**EXERCISE AIM:**
Could you retype exactly the lines running from the line with "A word a day" to the end of the data, both included, and nothing else?

Dataset records:

= = =

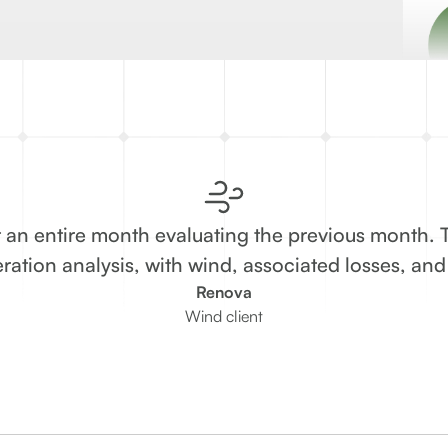
 an entire month evaluating the previous month. 
ration analysis, with wind, associated losses, an
Renova
Wind client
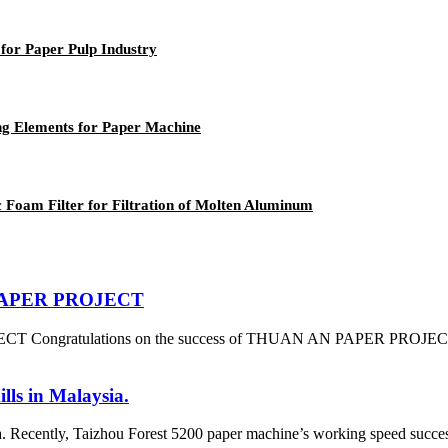
for Paper Pulp Industry
ng Elements for Paper Machine
Foam Filter for Filtration of Molten Aluminum
N PAPER PROJECT
 Congratulations on the success of THUAN AN PAPER PROJECT which
lls in Malaysia.
a. Recently, Taizhou Forest 5200 paper machine’s working speed success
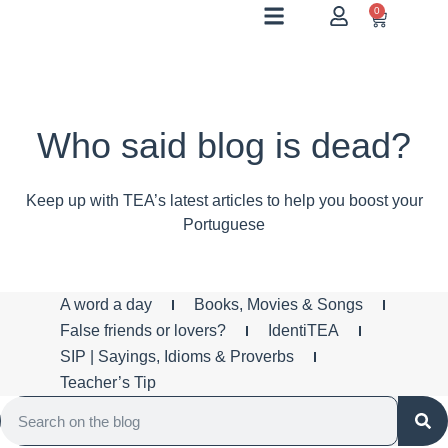
0
Who said blog is dead?
Keep up with TEA’s latest articles to help you boost your
Portuguese
A word a day
Books, Movies & Songs
False friends or lovers?
IdentiTEA
SIP | Sayings, Idioms & Proverbs
Teacher’s Tip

= = =

**ANSWER BOX:**
A word a day
Books, Movies & Songs
False friends or lovers?
IdentiTEA
SIP | Sayings, Idioms & Proverbs
Teacher’s Tip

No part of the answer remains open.